Boo! Hiss! Boo! Hiss! I read all the books (except The Silmarillion and those that followed) by the time I was 12 or so and loved them all. So when I compared the character development in LOTR to that in literary novels, I wasn't denigrating LOTR -- just stating the facts of the case. Although The Iliad and The Odyssey do offer the reader some moral ambiguity and ambivalent characters, some other epics do not. Roland, Renaldo and Ogier would fit right into Middle Earth.
The movies were horrid -- one battle scene after another, each more interminable than the one before. The sight of Frodo rolling his eyes up in his head as if the One Ring were a dose of main-lined heroin was enough to make me wish I could shoot up right there in the theater.
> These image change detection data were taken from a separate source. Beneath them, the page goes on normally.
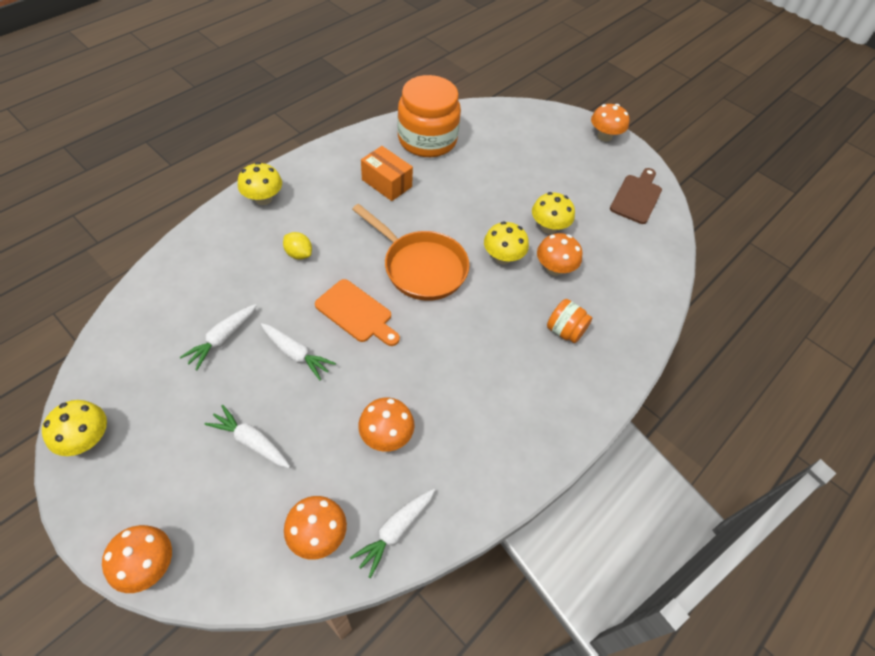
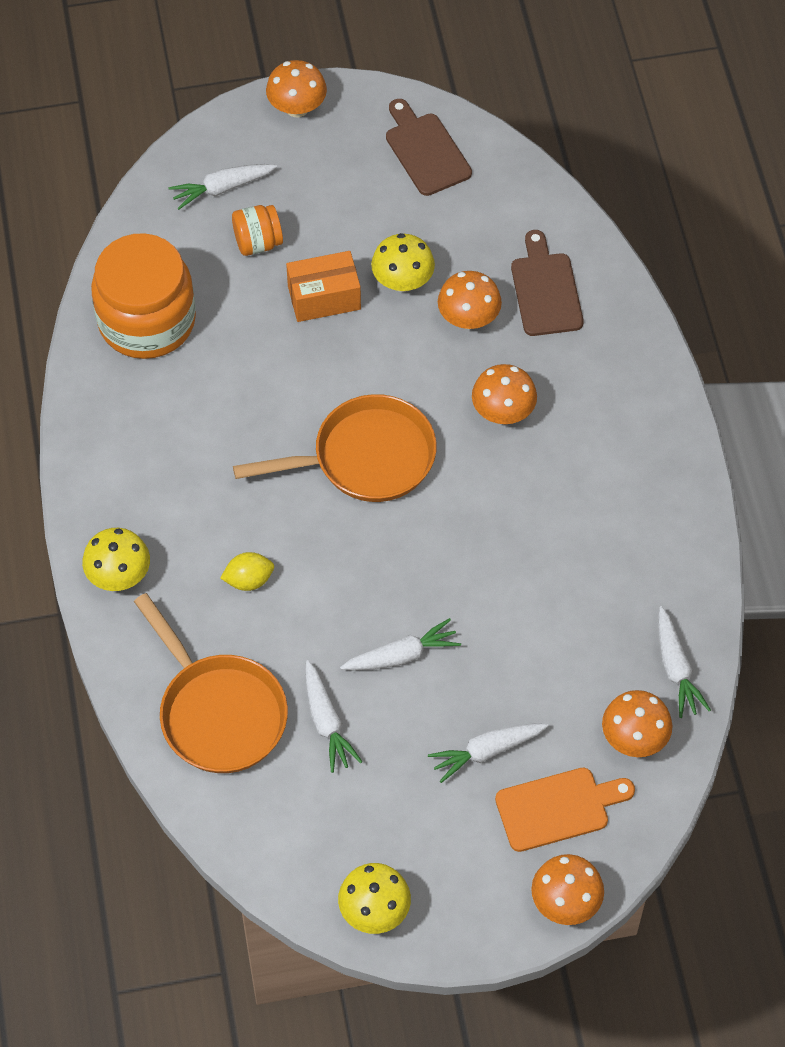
camera: 50 degrees left, 5 degrees up
orange cutting board [315,279,400,346] -> orange cutting board moved to [495,768,635,852]
orange mushroom [358,397,414,452] -> orange mushroom moved to [472,364,537,424]
orange box [361,146,413,201] -> orange box moved to [286,251,361,322]
yellow mushroom [484,222,529,264] -> none
orange jar [547,299,592,343] -> orange jar moved to [232,205,283,256]
none -> orange pan [134,593,288,773]
none -> white carrot [168,164,277,210]
none -> brown cutting board [511,230,584,336]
The fact that LOTR DIFFERS from literary novels certainly suggests that some fans of literary novels may prefer that kind of reading. Indeed, they do. Others may prefer LTR and genre novels (as I did as a kid). Obviously, liking both (like I do now) gives the reader more enjoyable options.
Sarabande
01-15-2015, 03:49 AM
It's good to know people out there enjoy the writings of JRRT and that they derive much pleasure from this: I just don't understand the fascination, that's all. I was in Wellington, New Zealand, at the time of the world premiere of "The Hobbit" (a co-incidence and the crowds were annoying!) and spoke to a journalist in the hotel lift. I asked him did he realize that Tolkein was satirizing a level of English society with this book and he said he did not; I explained how this worked and his eyes glazed over. He made no mention of this at all in his newspaper review which I read the next day. Anyway, New Zealand is very proud of its Tolkein films and the work of that director - whose name totally escapes me. I've only ever seen snippets of the films and these were mostly computer-generated shots of creepy creatures in a slime-sodden environment.
There needed to be some point to the epics themselves, rather than a series of 'adventures' with creatures from another planet. Ecurb has described the situation perfectly - tedious, interminable. When it comes to Rings I prefer Alberich from Wagner's "Ring" and all the consequences with follow from that opening in "Das Rheingold". But, horses for courses...!!